Generalized linear models • visreg

Generally speaking, visreg works the same way for GLMs as with any other model:

data("birthwt", package="MASS")
fit <- glm(low ~ age + race + smoke + lwt, data=birthwt, family="binomial")
visreg(fit, "lwt", xlab="Mother's weight", ylab="Log odds (low birthweight)")

Scale

The unique aspect of GLMs is the link function joining the linear predictors to the response – note that the vertical axis in the above plot is the log-odds of the outcome, not low birthweight itself. This is the best scale on which to examine residuals and modeling assumption, because, in a sense, it is the scale on which the modeling actually takes place (Mother’s weight is assumed to have a linear form in the model, and the above plot is linear).

For communicating modeling results, however, it is often useful to transform the above outcome to the probability scale. This can be done by manually specifying trans as described in transformations, although for GLMs the shortcut scale="response" is provided:

visreg(fit, "lwt", scale="response", rug=2, xlab="Mother's weight", ylab="P(low birthweight)")

Partial residuals

Note that by default, visreg switches to a rug display rather than show residuals when a transformation has been applied to the vertical axis. The reason for this is that residuals are useful to examine on the linear predictor scale, but can be misleading when transformed – a moderate residual can appear huge after a transformation, and vice versa.

To illustrate, suppose we generate some data from a Poisson distribution using a log link:

n <- 50
x <- seq(-5, 5, len=n)
y <- rpois(n, lambda = exp(x))

create an artificial outlier:

y[which.max(x)] <- 0

then fit a Poisson regression model:

fit <- glm(y ~ x, family=poisson)

and visualize with visreg:

par(mfrow=c(1,3))
visreg(fit, "x")
visreg(fit, "x", scale="response")
visreg(fit, "x", scale="response", partial=TRUE)

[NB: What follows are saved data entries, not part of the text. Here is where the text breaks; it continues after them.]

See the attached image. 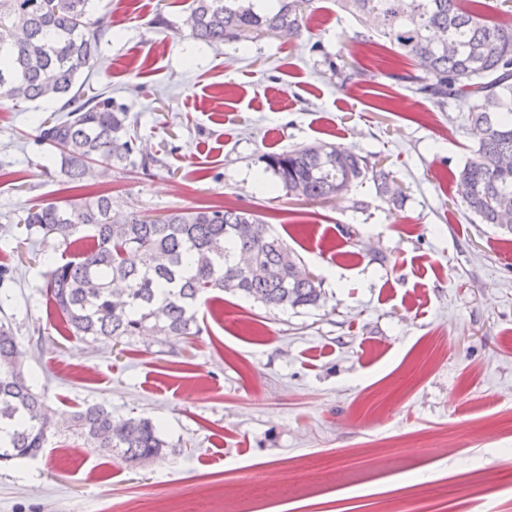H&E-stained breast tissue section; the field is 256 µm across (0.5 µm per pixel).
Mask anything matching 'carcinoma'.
<instances>
[{"label": "carcinoma", "mask_w": 512, "mask_h": 512, "mask_svg": "<svg viewBox=\"0 0 512 512\" xmlns=\"http://www.w3.org/2000/svg\"><path fill=\"white\" fill-rule=\"evenodd\" d=\"M279 2L277 11L260 13L242 0H192L186 25L209 45L268 32L301 37L310 0ZM336 2L416 61L417 73L402 77L415 93L441 110L458 97L470 101L468 120L480 138L457 173L458 194L480 223L512 233V24L482 14L477 0ZM110 29L96 0H0V99L63 101L62 114L41 121L39 138L57 150L60 175L74 185L89 178L91 160L101 178L133 163L127 113L112 110L105 93L85 98L77 86ZM263 162L288 196L300 188L303 198L325 201L369 177L393 203L404 199L391 171L326 143L271 152ZM22 223L27 236L67 248L89 240L46 272L49 301L74 336H187L209 290L241 292L277 309L322 299L321 282L300 276L284 240L244 209L210 205L155 217L132 211L115 222L112 196L99 194L34 205ZM22 358L13 328L0 323V461L31 457L54 434ZM69 428L88 447L131 463L168 447L151 419L116 421L100 405L75 412Z\"/></svg>", "instance_id": "1"}]
</instances>
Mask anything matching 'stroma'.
<instances>
[{
    "label": "stroma",
    "mask_w": 512,
    "mask_h": 512,
    "mask_svg": "<svg viewBox=\"0 0 512 512\" xmlns=\"http://www.w3.org/2000/svg\"><path fill=\"white\" fill-rule=\"evenodd\" d=\"M190 4L98 2L112 28L89 84L139 147L111 178L63 183L35 124L60 102L0 100V321L57 423L38 456L0 463V512H224L205 495L224 484L238 512H512V235L457 194L477 145L469 100L414 93L411 60L336 0H311L302 37L245 46L191 38ZM317 142L390 170L403 203L369 179L328 202L285 195L263 156ZM103 189L120 215H259L324 298L278 310L215 290L195 336L71 335L43 288L61 250L19 219ZM94 404L152 418L168 449L131 465L88 447L68 425Z\"/></svg>",
    "instance_id": "obj_1"
}]
</instances>
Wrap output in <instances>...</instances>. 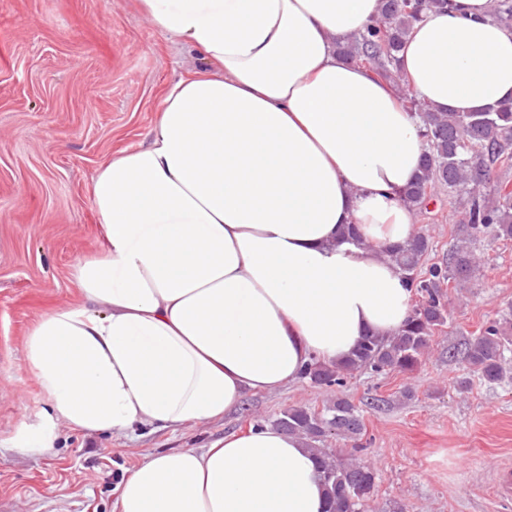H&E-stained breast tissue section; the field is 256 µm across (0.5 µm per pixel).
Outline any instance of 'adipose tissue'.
Masks as SVG:
<instances>
[{
    "label": "adipose tissue",
    "mask_w": 512,
    "mask_h": 512,
    "mask_svg": "<svg viewBox=\"0 0 512 512\" xmlns=\"http://www.w3.org/2000/svg\"><path fill=\"white\" fill-rule=\"evenodd\" d=\"M202 71L160 99L147 145L102 163L100 251L80 304L40 317L25 358L45 399L13 447L85 433L177 429L387 336L411 293L383 256L416 233L399 200L424 151L416 117L337 44L380 0H138ZM407 88L439 112L512 99V28L488 0H450L406 39ZM313 452L266 425L146 458L115 512H327Z\"/></svg>",
    "instance_id": "1"
}]
</instances>
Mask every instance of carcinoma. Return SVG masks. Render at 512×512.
<instances>
[{"instance_id":"carcinoma-1","label":"carcinoma","mask_w":512,"mask_h":512,"mask_svg":"<svg viewBox=\"0 0 512 512\" xmlns=\"http://www.w3.org/2000/svg\"><path fill=\"white\" fill-rule=\"evenodd\" d=\"M442 0H382L379 17L359 36L337 47L338 53L355 65L369 67L380 80L396 86L405 82L399 54L411 27L425 10ZM491 15L512 26V0H491ZM408 108L420 120L425 142L420 173L401 194L402 204L422 211L443 187L464 207L466 238L448 259L424 266L430 243L423 233L402 245L384 249L399 269L415 298L410 315L394 335L367 336L354 357L328 366L308 364L303 377L318 386L342 387L345 378L369 369L411 374L422 364L435 330L448 322L447 288L464 287L475 262L472 245L485 236L512 241V188L500 183L486 192V176L495 168L512 167V102L496 108L461 115L436 112L413 98ZM512 344V310L487 322L479 334L465 343L464 359L473 372L489 384L507 377L504 351ZM285 432L309 441L321 458L323 479L331 512H366L376 488L374 469L355 458L363 423L356 406L347 398H336L318 409L291 407L274 421ZM349 441L352 451L326 448L330 437Z\"/></svg>"}]
</instances>
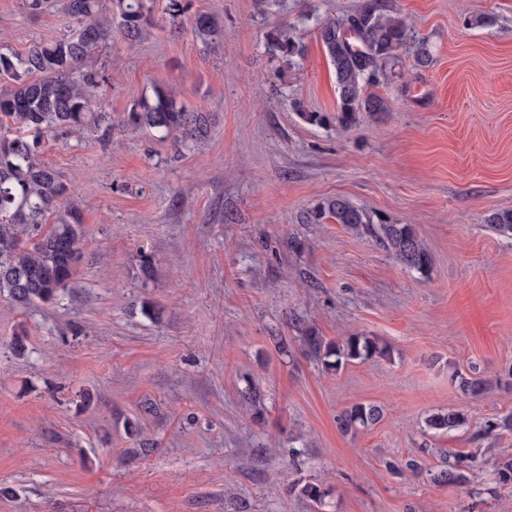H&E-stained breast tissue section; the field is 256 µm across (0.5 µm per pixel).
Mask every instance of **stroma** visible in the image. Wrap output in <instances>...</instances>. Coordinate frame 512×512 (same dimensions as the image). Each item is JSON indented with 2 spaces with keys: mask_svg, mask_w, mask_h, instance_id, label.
<instances>
[{
  "mask_svg": "<svg viewBox=\"0 0 512 512\" xmlns=\"http://www.w3.org/2000/svg\"><path fill=\"white\" fill-rule=\"evenodd\" d=\"M360 2L188 0L223 22V44L160 24L132 48L107 41L111 144L70 137L45 156L84 213L74 284L50 304L0 294V512H512L495 483L512 431H484L512 413V385L466 399L455 384L512 369V233L487 223L512 209V0H382L431 64L401 52L366 85L387 111L352 129L308 123L338 101L317 23ZM64 26L57 0L38 15L0 0V47ZM278 27L304 46L287 65L267 48ZM157 87L218 113L204 145L179 155L119 126ZM330 197L414 225L429 276L302 223ZM308 328L393 354L326 372ZM360 402L383 419L342 434L337 414ZM451 407L466 426L426 430ZM455 453L477 457L468 483L435 484ZM410 459L421 474L387 467ZM308 482L322 504L300 496Z\"/></svg>",
  "mask_w": 512,
  "mask_h": 512,
  "instance_id": "stroma-1",
  "label": "stroma"
}]
</instances>
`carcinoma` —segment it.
Returning <instances> with one entry per match:
<instances>
[{
    "instance_id": "1",
    "label": "carcinoma",
    "mask_w": 512,
    "mask_h": 512,
    "mask_svg": "<svg viewBox=\"0 0 512 512\" xmlns=\"http://www.w3.org/2000/svg\"><path fill=\"white\" fill-rule=\"evenodd\" d=\"M71 20L64 32L50 41H35L26 50L0 49V292L19 306L38 300L50 303L72 283L81 253L84 213L67 199V187L43 154L59 136L88 133L109 136L112 113L96 100L107 83L90 60L110 38L112 28L137 44L155 26L152 0H59ZM165 23L177 31L190 25L195 40L204 47L224 42V25L209 12L186 17L183 0H167ZM319 39L334 69L338 92L336 122L344 128L357 125L364 112H384L387 103L369 93L366 84L379 61L397 63L402 50L413 52L418 65L431 63L426 44L414 40L407 22L384 12L380 0H361L348 21L325 19ZM269 52L285 63L303 46L276 29L267 38ZM216 114L188 108L172 90L154 89L153 96L134 103L121 120L131 130L152 129L174 138L177 152L194 148L210 135ZM342 225L368 238L396 262L427 275L432 257L410 224H375L361 208L341 197L325 199L302 216L304 224ZM488 224L499 232H512V210H497ZM306 354L332 372L351 360L362 362L391 357L392 348L366 335L327 340L308 330L301 337ZM455 381L461 394L481 397L501 384V378L473 371ZM384 418V409L372 403H355L336 416L345 434L367 429ZM468 423L461 409L450 407L429 415L425 425L451 431ZM474 455H456L433 474L439 485L468 482Z\"/></svg>"
}]
</instances>
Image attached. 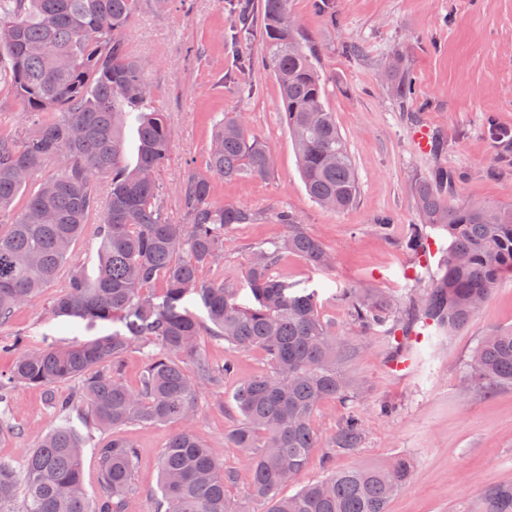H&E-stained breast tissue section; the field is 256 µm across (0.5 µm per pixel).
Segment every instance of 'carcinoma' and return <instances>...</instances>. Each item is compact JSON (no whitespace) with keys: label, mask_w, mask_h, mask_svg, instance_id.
Returning <instances> with one entry per match:
<instances>
[{"label":"carcinoma","mask_w":512,"mask_h":512,"mask_svg":"<svg viewBox=\"0 0 512 512\" xmlns=\"http://www.w3.org/2000/svg\"><path fill=\"white\" fill-rule=\"evenodd\" d=\"M137 0H0V79L27 106L34 127L21 140L0 137V214L29 190L23 209L0 226V322L33 300L58 277L85 224H100L98 275L73 271L52 312L121 328L86 343L19 356L0 375V400L18 385L41 386L57 423L22 464L0 459V512H135L133 478L139 450L120 431L130 425H179L159 457L156 512H236L227 488L237 473L224 469L195 434L198 397L220 387L236 365L213 366L198 344L203 332L231 348L260 349L269 369L242 381L233 393L234 427L227 447L244 455L250 496L266 512H387L409 482L414 463L397 455L382 464L331 470L294 494L319 433L313 419L326 399L349 405L333 447L360 448L364 425L354 379L345 368L351 344L320 313L314 293L272 275L280 250L316 266L331 254L289 213L285 238L258 246L246 270L255 304L240 308L222 282L201 277L224 251V231L254 215L211 200V178H264L274 160L238 112L224 114L212 134L206 170L184 173L180 187L185 222L175 224L160 205L156 173L169 154L171 132L164 113L149 106L145 66L129 53L126 29ZM289 0H236L231 38L262 32L263 59L280 88V117L299 159L309 195L341 211L355 204L359 182L352 156L324 102L311 46ZM400 97L409 90L401 59L390 66ZM134 119L138 157L125 162L122 129ZM52 174L31 188L46 169ZM108 195L101 200L100 181ZM455 182L438 167L416 187L422 223L448 238L433 287L397 303L377 293L349 296V316L365 336L382 332L390 355L432 321L438 334L464 328L490 298L501 276L512 273V205L444 202ZM158 285L160 294L150 289ZM196 297L209 323L184 306ZM146 350L139 385L122 379L123 357L134 345ZM193 364L187 369L185 361ZM79 382L62 397L53 385ZM479 390L512 388V328L495 329L474 349L466 375ZM82 409L87 434L71 425ZM110 431L98 447L97 493L82 484V456L93 431ZM481 512H512V485L485 490Z\"/></svg>","instance_id":"carcinoma-1"}]
</instances>
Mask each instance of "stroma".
<instances>
[{"label":"stroma","instance_id":"35a3bbf8","mask_svg":"<svg viewBox=\"0 0 512 512\" xmlns=\"http://www.w3.org/2000/svg\"><path fill=\"white\" fill-rule=\"evenodd\" d=\"M289 9L315 49L314 64L325 88V104L336 115L359 180L356 204L324 209L307 194L297 155L279 116V87L263 62L262 37L232 40L228 0H138L127 29L130 53L146 64L152 104L165 112L171 130L168 159L157 175L169 218L184 222L178 188L188 168L204 169L212 130L228 112L244 113L251 133L275 158L268 177L227 181L213 178L211 199L254 214L250 224L230 229L222 258L202 271L224 283L243 306L254 299L245 285L250 249L282 238L278 216L295 214L305 230L332 253L331 267L282 254L273 268L288 284L314 291L320 312L356 351L348 366L359 382L357 408L366 436L358 452L334 451L332 438L347 408L324 402L315 415L320 433L300 480L405 454L414 470L388 512H480L486 488L512 484V389L486 393L465 389L463 379L482 336L512 327V274L505 275L469 325L447 339L426 329L411 374L401 377L387 362L386 338L361 335L352 324L346 298L373 290L405 298L431 288L437 259L418 263L406 242L421 215L418 182L433 169L454 170L458 181L448 204H512V158L503 159L497 134L512 131V0H290ZM402 56L411 94L399 97L384 69ZM249 73L226 81L239 60ZM441 133V156L420 153L410 134L416 123ZM27 109L0 82V134L22 138L30 129ZM388 222L384 232L375 224ZM98 225H85L75 242L73 264L34 301L0 323V374L24 352L73 346L111 334L108 322L87 323L55 316L51 305L72 268L87 278L98 272ZM215 364L235 360L238 372L223 387L203 390L195 431L200 441L238 479L228 489L237 512H264L249 497L247 472L226 435L231 395L239 381L266 371L261 351H236L223 340L200 339ZM14 432L0 435V458L22 462L55 421L42 388H14L7 412ZM174 425L132 426L125 434L139 448L134 483L143 512H153L159 455Z\"/></svg>","mask_w":512,"mask_h":512}]
</instances>
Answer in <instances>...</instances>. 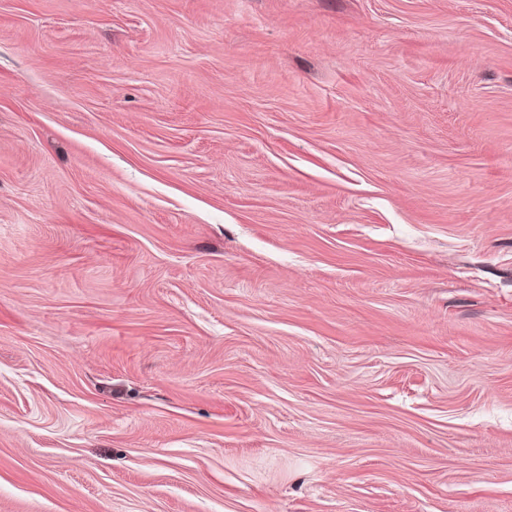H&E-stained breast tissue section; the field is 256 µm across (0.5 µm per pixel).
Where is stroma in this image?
<instances>
[{
    "label": "stroma",
    "mask_w": 512,
    "mask_h": 512,
    "mask_svg": "<svg viewBox=\"0 0 512 512\" xmlns=\"http://www.w3.org/2000/svg\"><path fill=\"white\" fill-rule=\"evenodd\" d=\"M0 512H512V0H0Z\"/></svg>",
    "instance_id": "35a3bbf8"
}]
</instances>
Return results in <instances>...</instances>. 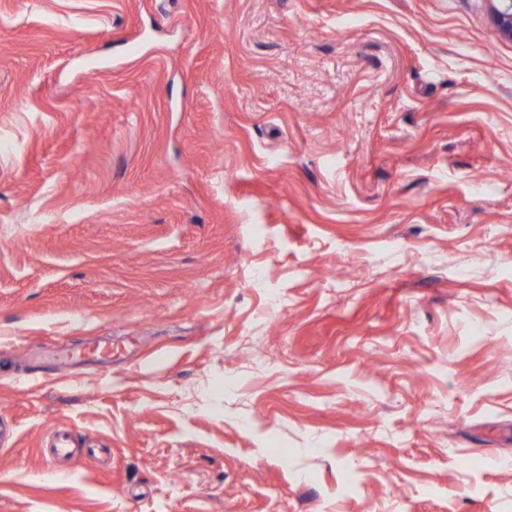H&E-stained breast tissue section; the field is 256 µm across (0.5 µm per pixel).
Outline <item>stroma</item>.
Instances as JSON below:
<instances>
[{
  "mask_svg": "<svg viewBox=\"0 0 512 512\" xmlns=\"http://www.w3.org/2000/svg\"><path fill=\"white\" fill-rule=\"evenodd\" d=\"M0 421V512H512L489 0H0Z\"/></svg>",
  "mask_w": 512,
  "mask_h": 512,
  "instance_id": "obj_1",
  "label": "stroma"
}]
</instances>
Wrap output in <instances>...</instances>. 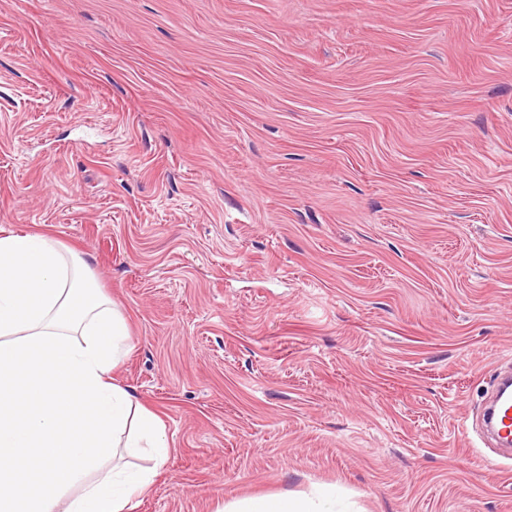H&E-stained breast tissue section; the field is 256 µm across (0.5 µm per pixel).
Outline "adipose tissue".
I'll list each match as a JSON object with an SVG mask.
<instances>
[{
	"mask_svg": "<svg viewBox=\"0 0 512 512\" xmlns=\"http://www.w3.org/2000/svg\"><path fill=\"white\" fill-rule=\"evenodd\" d=\"M77 253L0 237V512H126L168 459L161 420L112 372L129 333ZM153 451V467L127 457ZM336 495L259 496L230 512H335Z\"/></svg>",
	"mask_w": 512,
	"mask_h": 512,
	"instance_id": "1",
	"label": "adipose tissue"
}]
</instances>
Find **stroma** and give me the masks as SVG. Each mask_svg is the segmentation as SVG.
<instances>
[{"mask_svg": "<svg viewBox=\"0 0 512 512\" xmlns=\"http://www.w3.org/2000/svg\"><path fill=\"white\" fill-rule=\"evenodd\" d=\"M2 231L127 322L129 512H512V0H0ZM500 386L487 406L484 413V424L490 427L496 443L501 446L512 442V403L508 400H499ZM510 433L511 437L508 436ZM226 509V512H335L336 495L324 489L313 497L284 493L245 499Z\"/></svg>", "mask_w": 512, "mask_h": 512, "instance_id": "stroma-1", "label": "stroma"}]
</instances>
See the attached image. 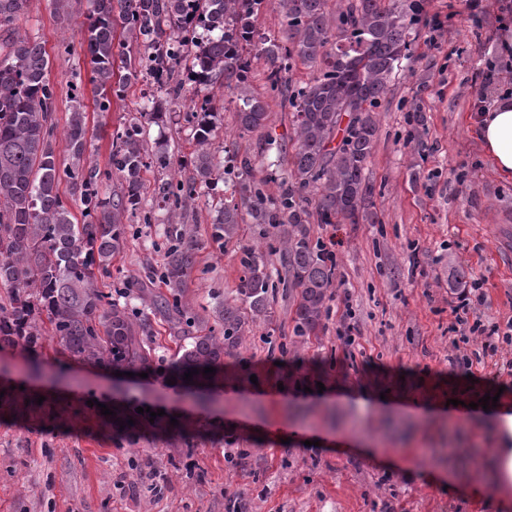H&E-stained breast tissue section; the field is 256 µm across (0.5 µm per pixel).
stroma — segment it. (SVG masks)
<instances>
[{
  "label": "stroma",
  "instance_id": "stroma-1",
  "mask_svg": "<svg viewBox=\"0 0 512 512\" xmlns=\"http://www.w3.org/2000/svg\"><path fill=\"white\" fill-rule=\"evenodd\" d=\"M425 0L428 27L417 30L413 57L392 85L368 175L375 224H311L312 238L336 256L330 313L318 335L297 341L295 301L278 288L272 323L250 325L236 357L196 386L163 378L118 377L62 354L48 337L36 352L0 351V512H500L495 495L470 487L487 473L496 437L477 402L499 393L512 408V376L487 367L467 380L451 369L448 297L458 269L484 279L482 319H512V182L482 158L477 113L512 91L501 60L498 20L512 0ZM87 0H29L18 25L44 42L57 86L54 149L66 156L73 83L90 106L93 161L104 192L120 181L109 165L112 133L141 103L134 86L109 112L93 111L90 64L81 48ZM71 47L60 52L59 44ZM247 93L266 96L264 133L239 136L227 104L213 147L221 160L247 156L254 175L276 191L278 146L291 118L265 87L264 63H252ZM421 104L415 124L411 104ZM187 105H173L147 141H167L191 178L194 150ZM215 184L181 216L199 246L183 301L201 320L231 296L240 273L237 245L212 238L224 200ZM133 225L129 243L101 275L117 294L161 268L166 210ZM353 336L345 345L344 336ZM111 397L102 415L99 400ZM164 407L141 415L131 433L112 413L130 399ZM454 468L456 481L441 472Z\"/></svg>",
  "mask_w": 512,
  "mask_h": 512
}]
</instances>
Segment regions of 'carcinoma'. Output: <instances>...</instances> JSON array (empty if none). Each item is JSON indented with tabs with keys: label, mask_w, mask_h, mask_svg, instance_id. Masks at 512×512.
<instances>
[{
	"label": "carcinoma",
	"mask_w": 512,
	"mask_h": 512,
	"mask_svg": "<svg viewBox=\"0 0 512 512\" xmlns=\"http://www.w3.org/2000/svg\"><path fill=\"white\" fill-rule=\"evenodd\" d=\"M28 2L0 0V289L7 294L0 304V348L34 350L48 332L63 353L87 364L114 371L148 365L149 315L130 314L104 293L99 275L126 247L131 225L125 220L152 223L150 201L170 214L159 273L167 291L152 288V275L131 287L150 315L166 322L177 343L179 375L195 371L192 380L203 379L204 368L217 369L235 355L250 324L271 318L276 283L269 259L238 239L241 224L277 231L285 257L281 281L296 292L294 335L316 334L329 312L336 259L312 239L308 224L313 215L320 224L378 223L367 210L374 192L368 165L379 112L411 58L412 31L423 22L421 0H347L336 10L330 0H88L83 49L96 111H111L112 98L124 99L140 80L155 87L112 133L110 164L121 185L109 194L101 191L100 170L88 153L89 116L78 86L66 125L69 161L57 159L50 58L40 39L16 27ZM269 5L285 18L276 34L256 26ZM253 58L265 61L267 86L290 108L294 137L284 150L289 174L269 194L250 158L230 167L240 202L218 210L212 236L238 244L236 298L216 311V326L191 336L181 297L197 247L174 218L201 186L227 175L212 150L224 104L212 97L191 100L195 174L188 181L171 177L176 160L166 143L147 148L146 128L163 123L166 107L186 99L189 82L220 83L227 93L242 89ZM299 64L318 68V74L292 83L286 75ZM235 117L240 132L262 131L267 103L245 95ZM63 184L83 205L84 222L63 199Z\"/></svg>",
	"instance_id": "obj_1"
}]
</instances>
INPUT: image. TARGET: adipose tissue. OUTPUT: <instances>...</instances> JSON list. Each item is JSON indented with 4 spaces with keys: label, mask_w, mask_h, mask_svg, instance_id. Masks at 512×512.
<instances>
[{
    "label": "adipose tissue",
    "mask_w": 512,
    "mask_h": 512,
    "mask_svg": "<svg viewBox=\"0 0 512 512\" xmlns=\"http://www.w3.org/2000/svg\"><path fill=\"white\" fill-rule=\"evenodd\" d=\"M475 135L484 157L502 178L512 179V94H501L475 122ZM498 447L492 460L491 490L501 508L512 505V412L494 417Z\"/></svg>",
    "instance_id": "adipose-tissue-1"
}]
</instances>
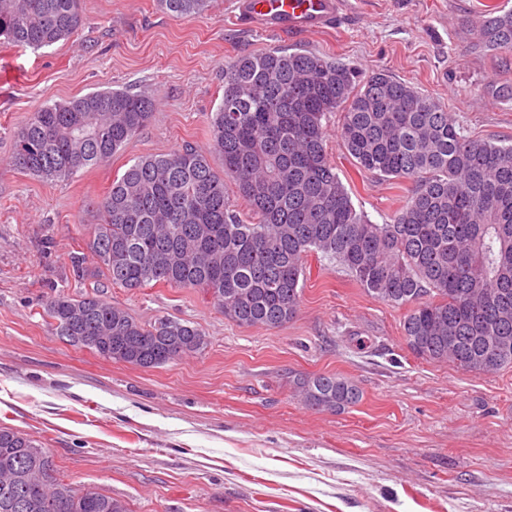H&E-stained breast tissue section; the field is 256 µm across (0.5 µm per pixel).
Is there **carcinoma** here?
I'll return each mask as SVG.
<instances>
[{"instance_id": "carcinoma-1", "label": "carcinoma", "mask_w": 512, "mask_h": 512, "mask_svg": "<svg viewBox=\"0 0 512 512\" xmlns=\"http://www.w3.org/2000/svg\"><path fill=\"white\" fill-rule=\"evenodd\" d=\"M176 17L209 0H160ZM81 0H0V44L34 50L84 26ZM486 54L512 51V9L477 23ZM154 100L102 89L48 104L16 135L12 163L50 181L112 158L151 120ZM357 166L414 187L386 224L356 209L327 158L323 120ZM212 152L188 143L141 157L97 203L100 223L72 256L74 273L136 290L202 288L224 318L278 327L298 312L305 258L341 265L375 298L407 306L403 339L418 357L468 372L512 367V144L463 133L430 94L384 71L268 48L224 68L209 117ZM236 182L238 199L225 191ZM90 254L97 268L85 266ZM42 316L67 344L144 369L201 351L205 332L178 319L143 323L97 295H50ZM306 406L340 412L362 393L335 374L299 378ZM0 512H129L124 501L56 477L29 435L0 427Z\"/></svg>"}]
</instances>
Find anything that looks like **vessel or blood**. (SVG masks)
Wrapping results in <instances>:
<instances>
[{
	"label": "vessel or blood",
	"mask_w": 512,
	"mask_h": 512,
	"mask_svg": "<svg viewBox=\"0 0 512 512\" xmlns=\"http://www.w3.org/2000/svg\"><path fill=\"white\" fill-rule=\"evenodd\" d=\"M243 19L281 34L309 33L341 19L342 0H232Z\"/></svg>",
	"instance_id": "vessel-or-blood-1"
}]
</instances>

The default visreg plot (left) clearly illustrates that 49 of the observations fit the model well, but the 50th is a big outlier. By transforming to the response scale, we can see the exponential relationship between x and y. The third plot, however, is misleading – not only does it indicate that there are several large positive outliers, but it obscures the one actual outlier.

It is worth mentioning that visreg uses deviance residuals for GLMs and Cox proportional hazards models; these are the most symmetric residuals, and thus, most useful for visually assessing problems with fit.